Support top-level array in JSON schema

I always want the GPT API to be able to return a JSON array instead of an object. There are many normal use cases where I expect the LLM to extract a list of things.

I tried the latest Structured Output feature and was disappointed this is still not supported:

openai.BadRequestError: Error code: 400 - {'error': {'message': 'Invalid schema for response_format \'PolicyStatements\': schema must be a JSON Schema of \'type: "object"\', got \'type: "array"\'.', 'type': 'invalid_request_error', 'param': 'response_format', 'code': None}}

I know I can always put the array into a single-key object, but it’s just so annoying I also have to modify the prompts to accomodate this.

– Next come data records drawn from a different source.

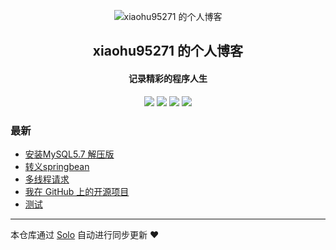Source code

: <p align="center"><img alt="xiaohu95271 的个人博客" src="https://static.b3log.org/images/brand/solo-32.png"></p><h2 align="center">
xiaohu95271 的个人博客
</h2>

<h4 align="center">记录精彩的程序人生</h4>
<p align="center"><a title="xiaohu95271 的个人博客" target="_blank" href="https://github.com/xiaohu95271/solo-blog"><img src="https://img.shields.io/github/last-commit/xiaohu95271/solo-blog.svg?style=flat-square&color=FF9900"></a>
<a title="GitHub repo size in bytes" target="_blank" href="https://github.com/xiaohu95271/solo-blog"><img src="https://img.shields.io/github/repo-size/xiaohu95271/solo-blog.svg?style=flat-square"></a>
<a title="Solo Version" target="_blank" href="https://github.com/b3log/solo/releases"><img src="https://img.shields.io/badge/solo-3.6.6-f1e05a.svg?style=flat-square&color=blueviolet"></a>
<a title="Hits" target="_blank" href="https://github.com/b3log/hits"><img src="https://hits.b3log.org/xiaohu95271/solo-blog.svg"></a></p>

### 最新

* [安装MySQL5.7 解压版](http://www.gyht.top/articles/2019/10/31/1572504435875.html)
* [转义springbean](http://www.gyht.top/articles/2019/10/31/1572486924087.html)
* [多线程请求](http://www.gyht.top/articles/2019/10/31/1572486789912.html)
* [我在 GitHub 上的开源项目](http://www.gyht.top/my-github-repos)
* [测试](http://www.gyht.top/articles/2019/10/30/1572410654791.html)



---

本仓库通过 [Solo](https://github.com/b3log/solo) 自动进行同步更新 ❤️ 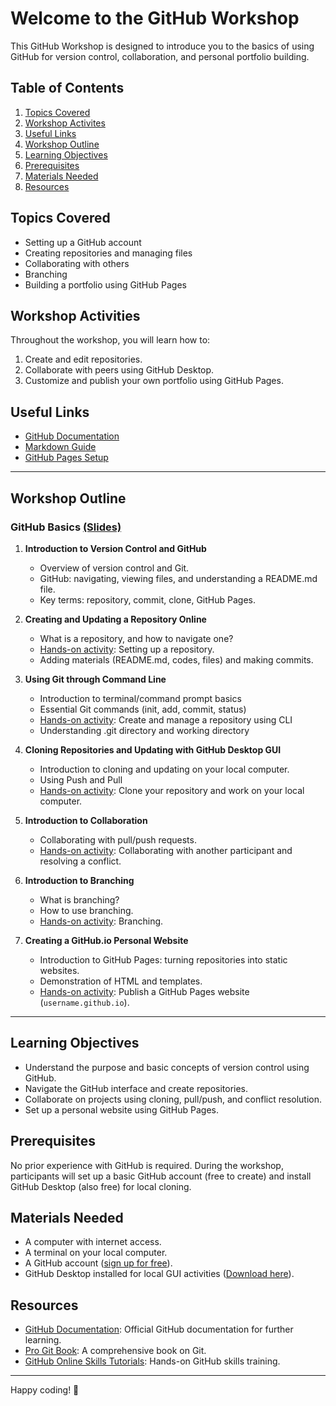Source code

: # Welcome to the GitHub Workshop

This GitHub Workshop is designed to introduce you to the basics of using GitHub for version control, collaboration, and personal portfolio building.

## Table of Contents
1. [Topics Covered](#topics-covered)
2. [Workshop Activites](#workshop-activities)
3. [Useful Links](#useful-links)
4. [Workshop Outline](#workshop-outline)
5. [Learning Objectives](#learning-objectives)
6. [Prerequisites](#prerequisites)
7. [Materials Needed](#materials-needed)
8. [Resources](#resources)

## Topics Covered
- Setting up a GitHub account
- Creating repositories and managing files
- Collaborating with others
- Branching 
- Building a portfolio using GitHub Pages

## Workshop Activities
Throughout the workshop, you will learn how to:
1. Create and edit repositories.
2. Collaborate with peers using GitHub Desktop.
3. Customize and publish your own portfolio using GitHub Pages.

## Useful Links
- [GitHub Documentation](https://docs.github.com/)
- [Markdown Guide](https://www.markdownguide.org/)
- [GitHub Pages Setup](https://pages.github.com/)

---

## Workshop Outline

### GitHub Basics [(Slides)](Presentation.pptx)
1. **Introduction to Version Control and GitHub**
   - Overview of version control and Git.
   - GitHub: navigating, viewing files, and understanding a README.md file.
   - Key terms: repository, commit, clone, GitHub Pages.

2. **Creating and Updating a Repository Online**
   - What is a repository, and how to navigate one?
   - [Hands-on activity](Practice/1_setup.md): Setting up a repository.
   - Adding materials (README.md, codes, files) and making commits.

3. **Using Git through Command Line**
   - Introduction to terminal/command prompt basics
   - Essential Git commands (init, add, commit, status)
   - [Hands-on activity](Practice/2_command_line.md): Create and manage a repository using CLI
   - Understanding .git directory and working directory

4. **Cloning Repositories and Updating with GitHub Desktop GUI**
   - Introduction to cloning and updating on your local computer.
   - Using Push and Pull
   - [Hands-on activity](Practice/3_cloning.md): Clone your repository and work on your local computer.

5. **Introduction to Collaboration**
   - Collaborating with pull/push requests.
   - [Hands-on activity](Practice/4_collaborate.md): Collaborating with another participant and resolving a conflict.

6. **Introduction to Branching**
   - What is branching?
   - How to use branching.
   - [Hands-on activity](Practice/5_branching.md): Branching.

7. **Creating a GitHub.io Personal Website**
   - Introduction to GitHub Pages: turning repositories into static websites.
   - Demonstration of HTML and templates.
   - [Hands-on activity](Practice/6_website.md): Publish a GitHub Pages website (`username.github.io`).

---

## Learning Objectives
- Understand the purpose and basic concepts of version control using GitHub.
- Navigate the GitHub interface and create repositories.
- Collaborate on projects using cloning, pull/push, and conflict resolution.
- Set up a personal website using GitHub Pages.

## Prerequisites
No prior experience with GitHub is required. During the workshop, participants will set up a basic GitHub account (free to create) and install GitHub Desktop (also free) for local cloning.

## Materials Needed
- A computer with internet access.
- A terminal on your local computer.
- A GitHub account ([sign up for free](https://github.com/)).
- GitHub Desktop installed for local GUI activities ([Download here](https://desktop.github.com/)).

## Resources
- [GitHub Documentation](https://docs.github.com/): Official GitHub documentation for further learning.
- [Pro Git Book](https://git-scm.com/book/en/v2): A comprehensive book on Git.
- [GitHub Online Skills Tutorials](https://github.com/skills): Hands-on GitHub skills training.

---
Happy coding! 🚀

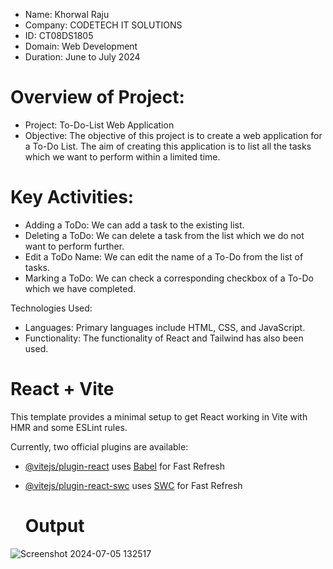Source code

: * Name: Khorwal Raju
* Company: CODETECH IT SOLUTIONS
* ID: CT08DS1805
* Domain: Web Development
* Duration: June to July 2024

# Overview of Project:
* Project: To-Do-List Web Application
* Objective: The objective of this project is to create a web application for a To-Do List. The aim of creating this application is to list all the tasks which we want to perform within a limited time.

# Key Activities:
- Adding a ToDo: We can add a task to the existing list.
- Deleting a ToDo: We can delete a task from the list which we do not want to perform further.
- Edit a ToDo Name: We can edit the name of a To-Do from the list of tasks.
- Marking a ToDo: We can check a corresponding checkbox of a To-Do which we have completed.
 
Technologies Used:
- Languages: Primary languages include HTML, CSS, and JavaScript.
- Functionality: The functionality of React and Tailwind has also been used.

# React + Vite

This template provides a minimal setup to get React working in Vite with HMR and some ESLint rules.

Currently, two official plugins are available:

- [@vitejs/plugin-react](https://github.com/vitejs/vite-plugin-react/blob/main/packages/plugin-react/README.md) uses [Babel](https://babeljs.io/) for Fast Refresh
- [@vitejs/plugin-react-swc](https://github.com/vitejs/vite-plugin-react-swc) uses [SWC](https://swc.rs/) for Fast Refresh

  # Output

  
![Screenshot 2024-07-05 132517](https://github.com/RajuKhorwal/CodeTech-Task1-ToDoList/assets/146189170/cd14981c-c00b-46f8-9c5f-8643a7ffe48f)
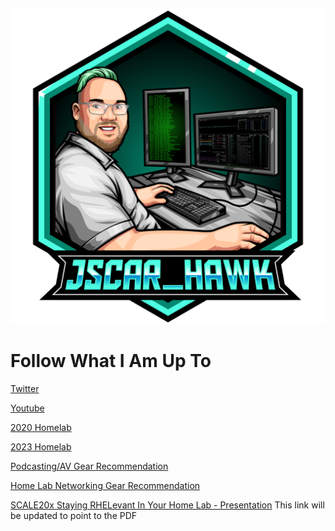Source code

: ![](https://github.com/jscar-hawk/jscar-hawk.github.io/blob/55ada14ca7965a21806732ed5e1802da0c800d02/Jscar_Hawk_logo-transparent.png)

# Follow What I Am Up To

[Twitter](https://twitter.com/jscar_hawk)


[Youtube](https://www.youtube.com/channel/UCuyodMIAidoBOiFcHyh0Gcg)


[2020 Homelab](https://github.com/jscar-hawk/hawksiview/blob/main/blog/lab_hardware.adoc)


[2023 Homelab](https://github.com/jscar-hawk/hawksiview/blob/main/blog/2023-Hardware-Recomendations.adoc)


[Podcasting/AV Gear Recommendation](https://github.com/jscar-hawk/hawksiview/blob/main/blog/Podcast_Hardware.adoc)


[Home Lab Networking Gear Recommendation](https://github.com/jscar-hawk/hawksiview/blob/main/blog/Home_Lab_Networking_Gear_Recommendation.adoc)

[SCALE20x Staying RHELevant  In Your Home Lab - Presentation](https://twitter.com/jscar_hawk/status/1634601289312243717) This link will be updated to point to the PDF 


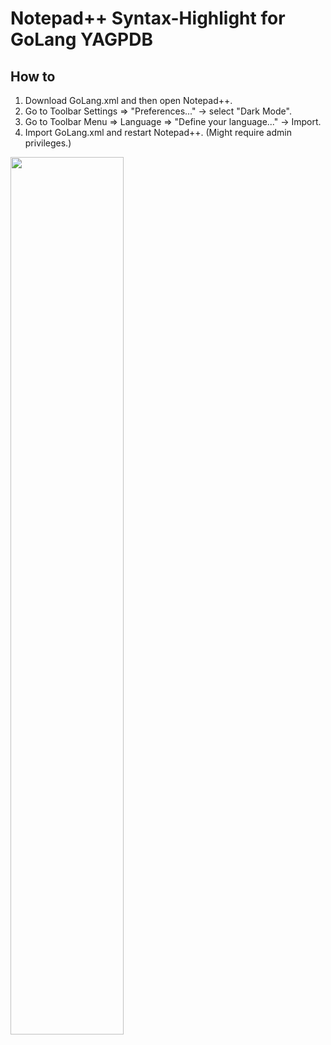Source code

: # Notepad++ Syntax-Highlight for GoLang YAGPDB


## How to
1. Download GoLang.xml and then open Notepad++.
3. Go to Toolbar Settings => "Preferences..." -> select "Dark Mode".
3. Go to Toolbar Menu => Language => "Define your language..." -> Import.
4. Import GoLang.xml and restart Notepad++. (Might require admin privileges.)

<img src="https://i.imgur.com/Gx19YNO.png" width="60%"/>
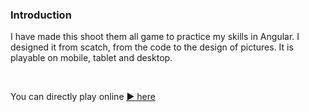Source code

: ### Introduction

I have made this shoot them all game to practice my skills in Angular. I designed it from scatch, from the code to the design of pictures. It is playable on mobile, tablet and desktop. 

<br>

You can directly play online [:arrow_forward: here](https://invader-2437c.web.app/game)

Is there any practical reason not to support this?

3 Likes

I opened a feature request in the Python SDK repository yesterday, that deals with exactly the same issue: github[.]com/openai/openai-python/issues/2090#issuecomment-2636377784 (sorry I cannot post links yet)
Since I was told, that this is actually a limitation of the API, I was redirected to the forums here and want to repost my experience when using the Python SDK instead of the HTTP API directly:

I tried the two following approaches and both gave an “TypeError: Unsupported response_format type” exception.
Using plain lists:

completion = await client.beta.chat.completions.parse(
            model=model,
            messages=messages,
            response_format=list[TestCase]
      )

Using TypeAdapters, which Pydantic recommends for top level lists: docs.pydantic[.]dev/2.10/concepts/type_adapter/

completion = await client.beta.chat.completions.parse(
            model=model,
            messages=messages,
            response_format=TypeAdapter(list[TestCase])
      )

The only workaround I found was to wrap the list in a temporary Model object, and extract the list afterwards:

class TempModel(BaseModel):
    test_cases: list[TestCase]

completion = await client.beta.chat.completions.parse(
            model=model,
            messages=messages,
            response_format=TempModel
      )

test_case_list = completion.choices[0].message.parsed.test_cases

While this works, it seems overly complicated to me.
IMO a TypeAdapter should be accepted as well.